User interface change data:
--- START ---

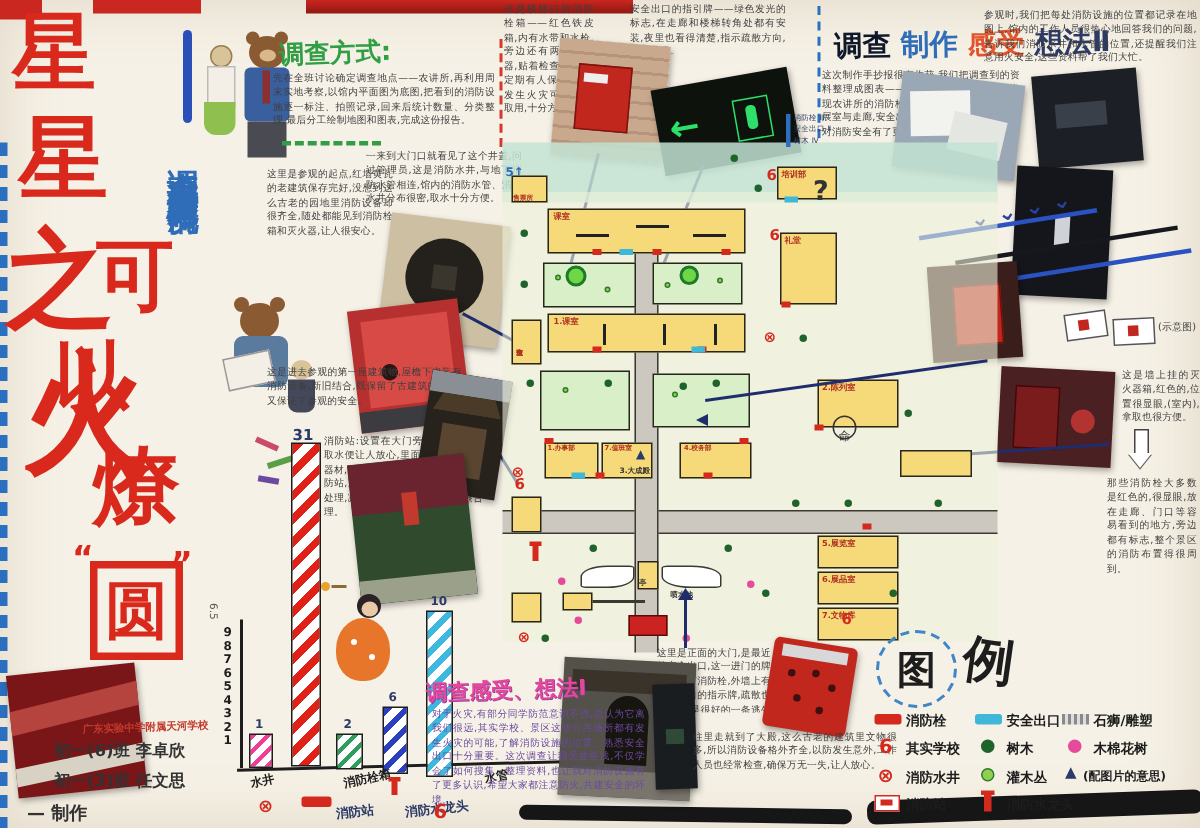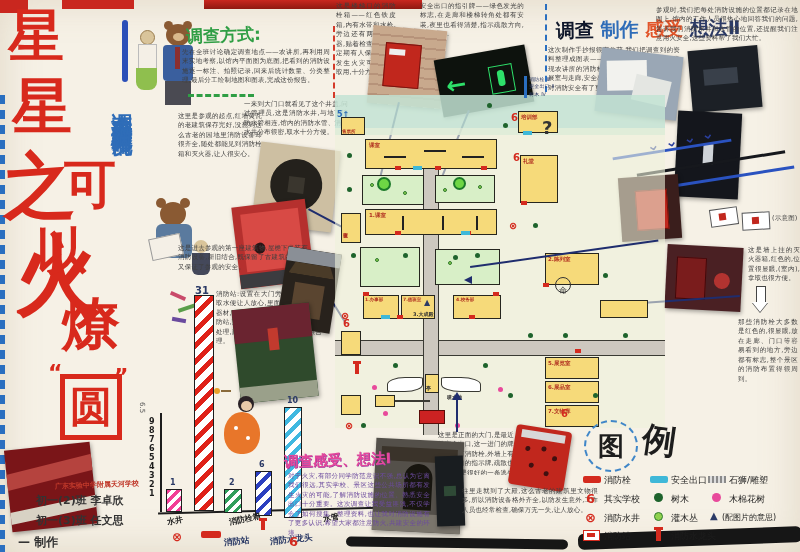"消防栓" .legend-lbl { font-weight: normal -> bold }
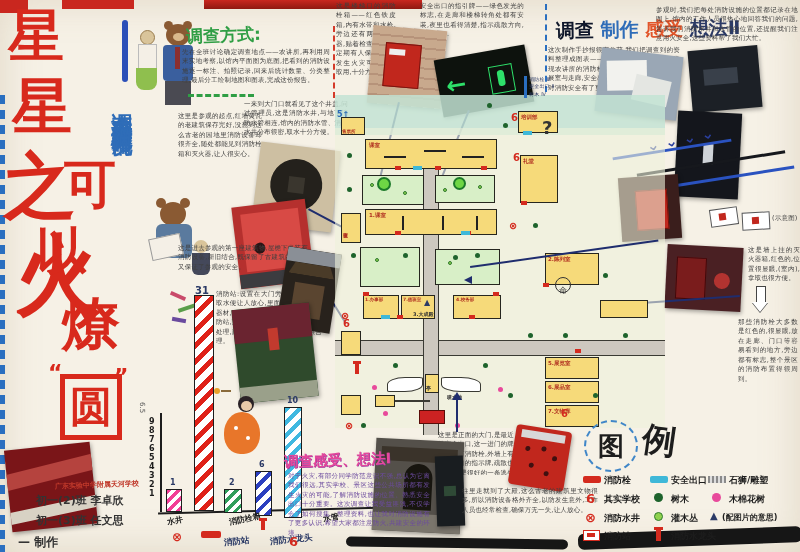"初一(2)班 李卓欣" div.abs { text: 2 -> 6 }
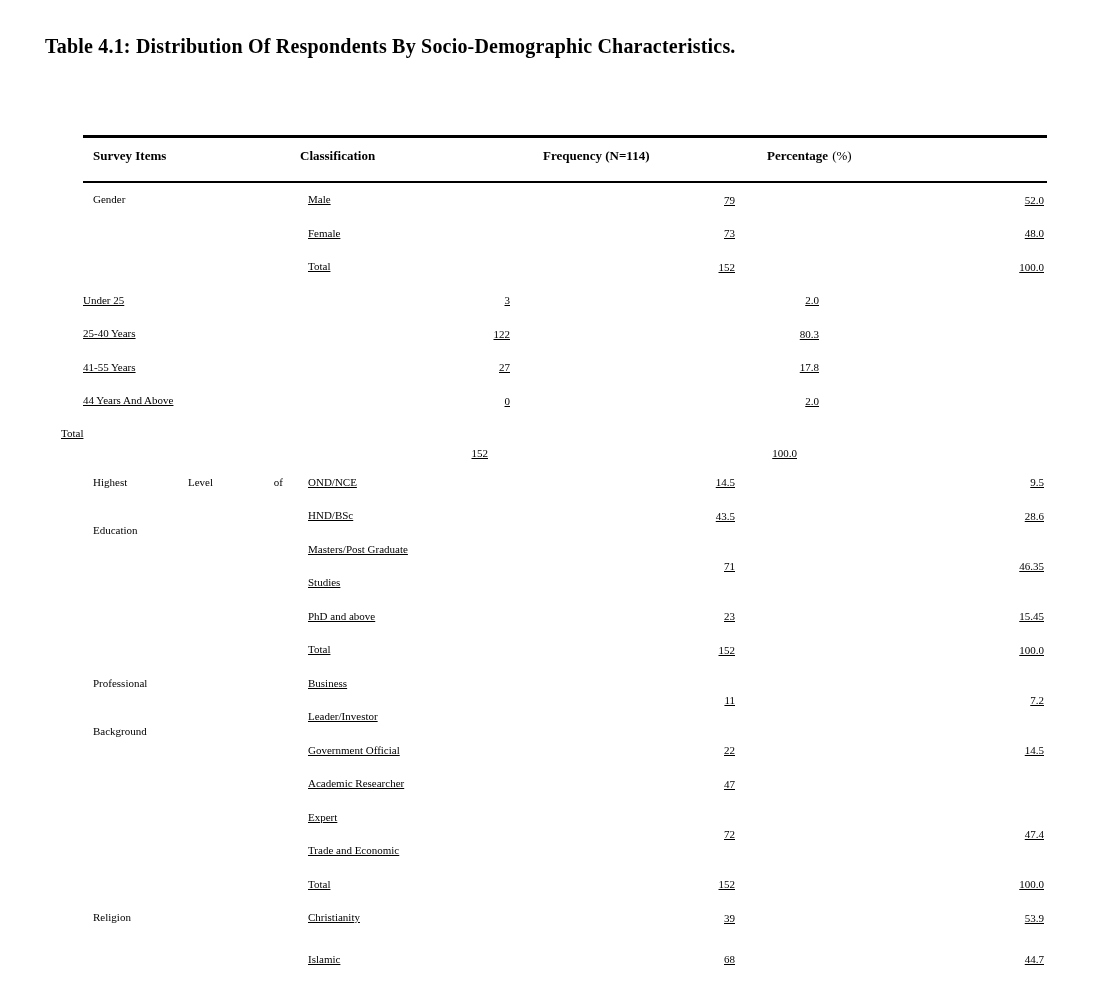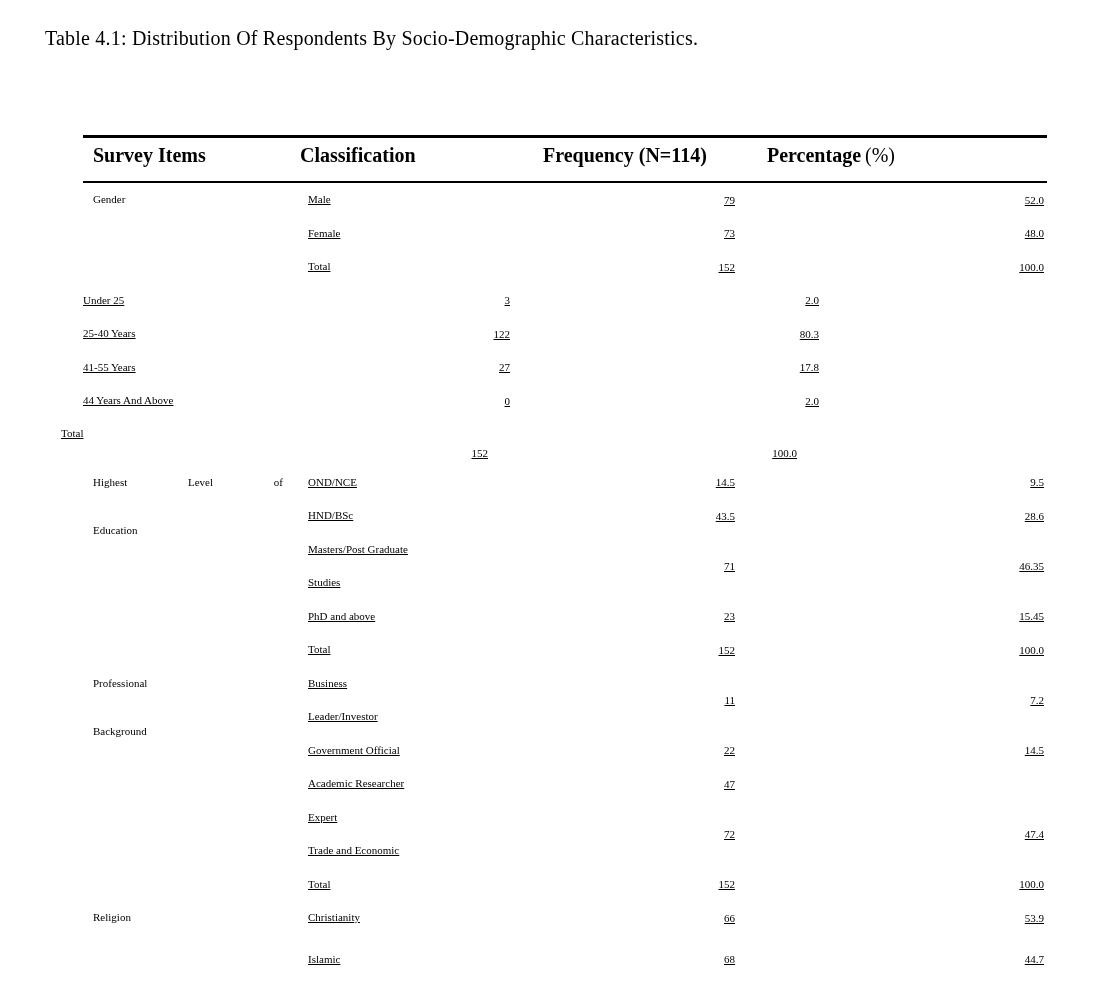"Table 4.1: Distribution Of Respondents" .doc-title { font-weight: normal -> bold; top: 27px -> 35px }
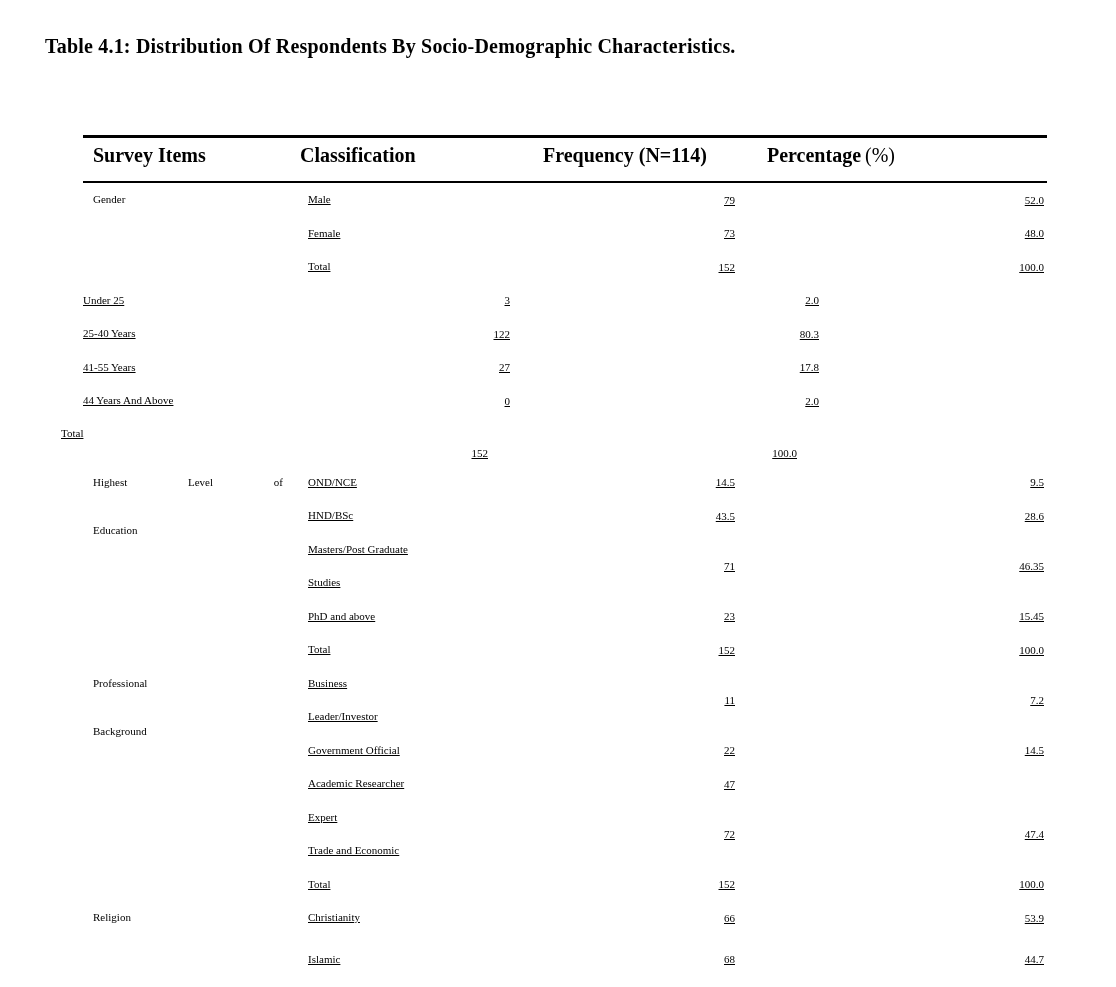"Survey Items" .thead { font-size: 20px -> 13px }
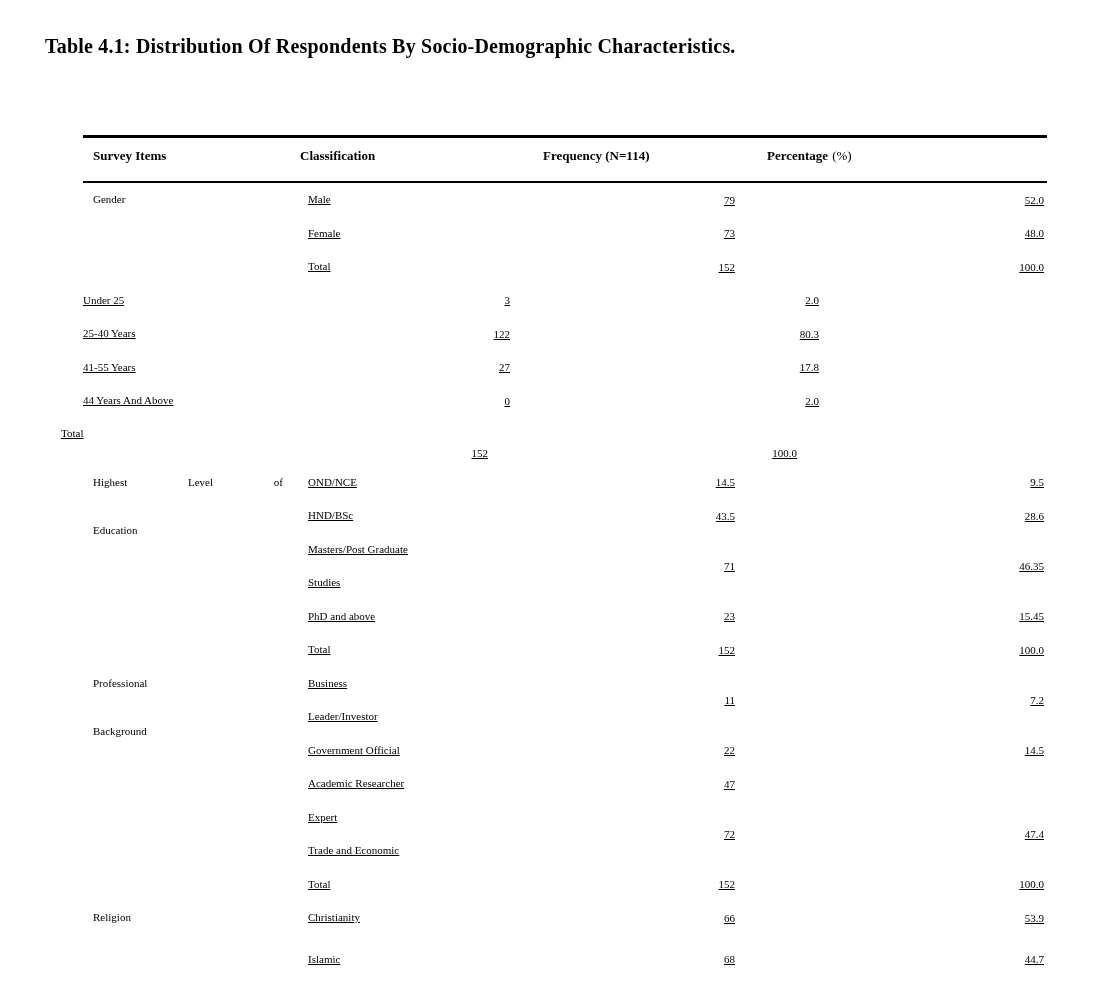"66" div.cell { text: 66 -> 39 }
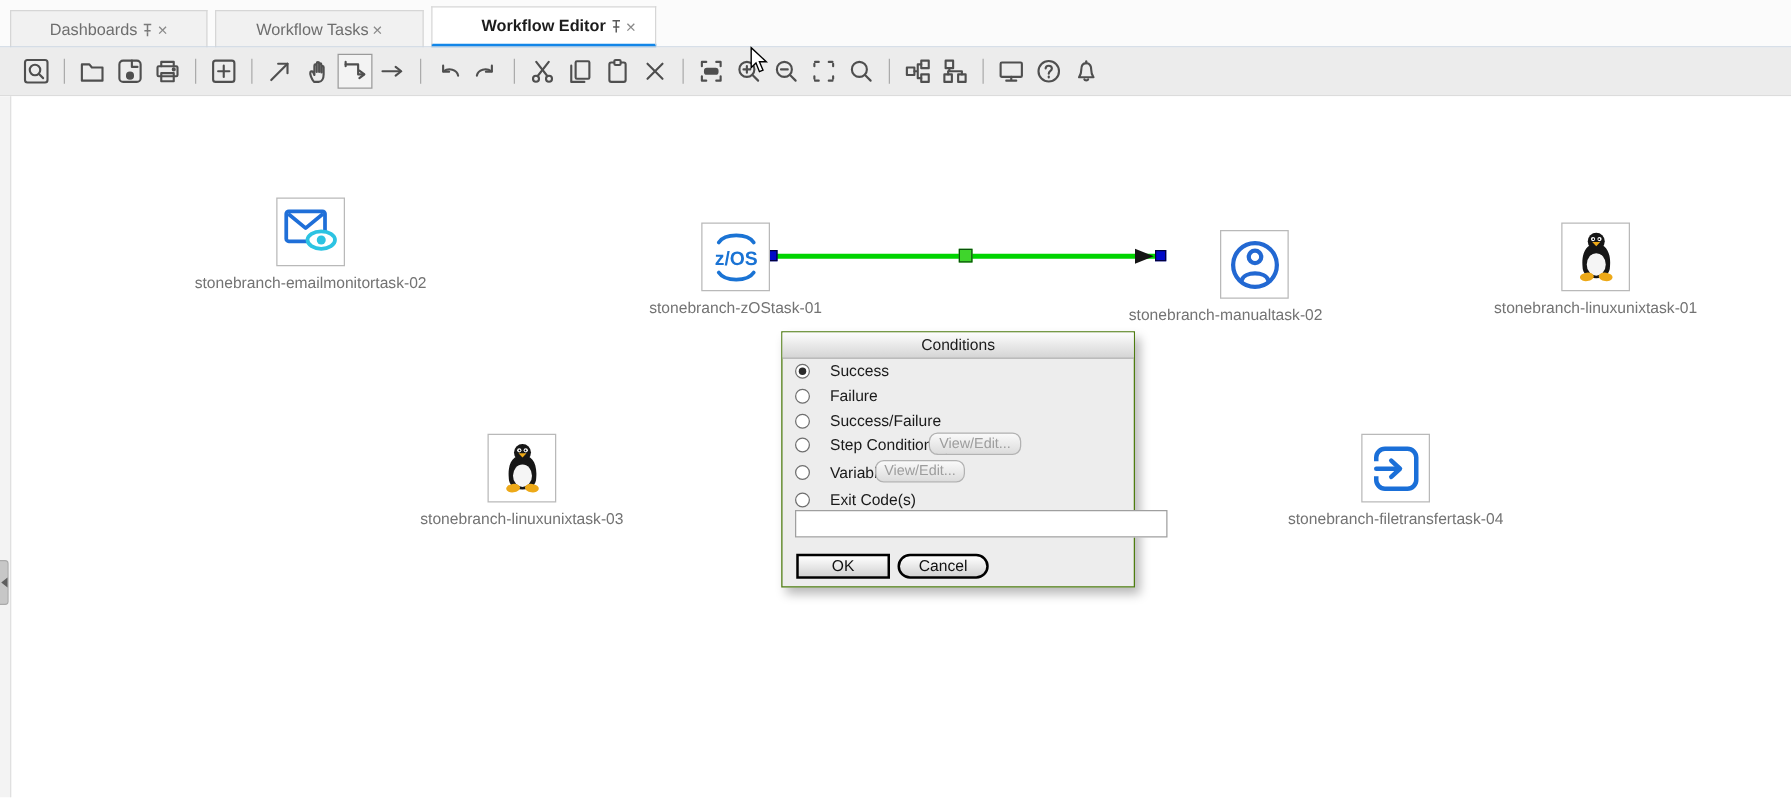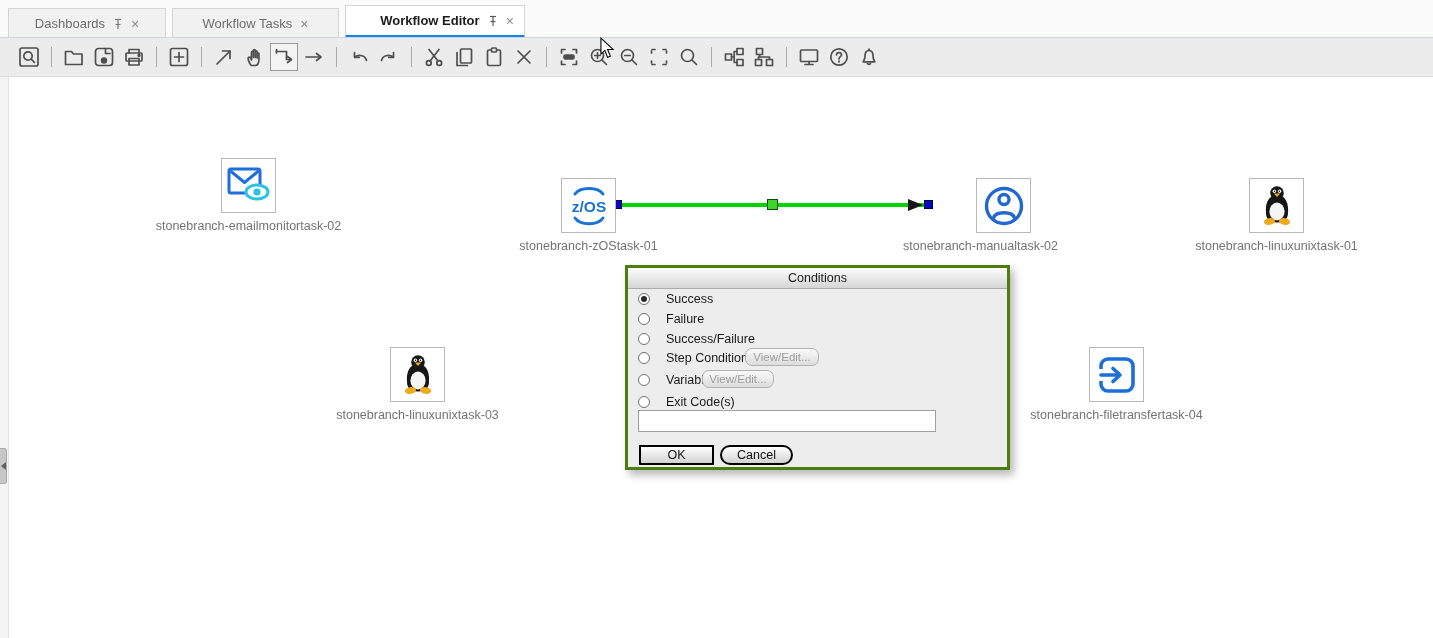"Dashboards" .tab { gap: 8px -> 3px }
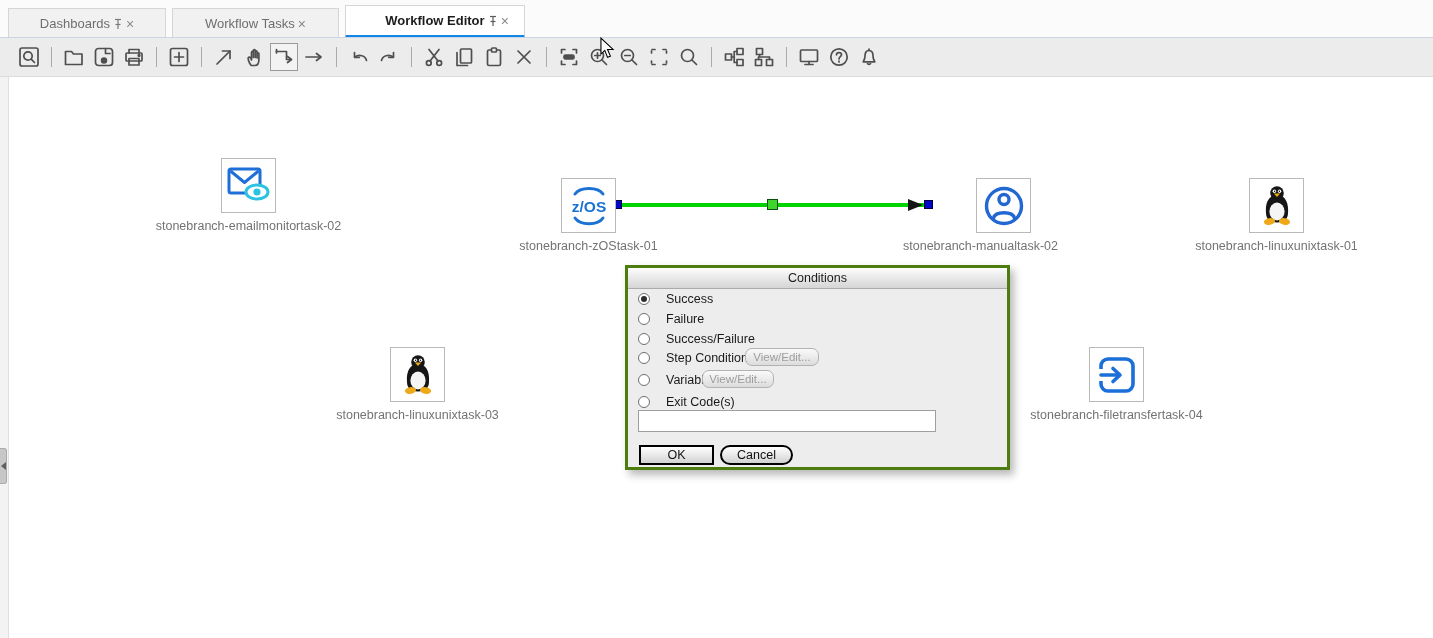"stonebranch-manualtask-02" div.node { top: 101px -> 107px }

--- END ---

What is being asked: Each line from the one holding "gap: 8px ->" down to the end of the records is to be reproduced unaltered, and the pictures are to be omitted.

Response area:
"Dashboards" .tab { gap: 8px -> 3px }
"stonebranch-manualtask-02" div.node { top: 101px -> 107px }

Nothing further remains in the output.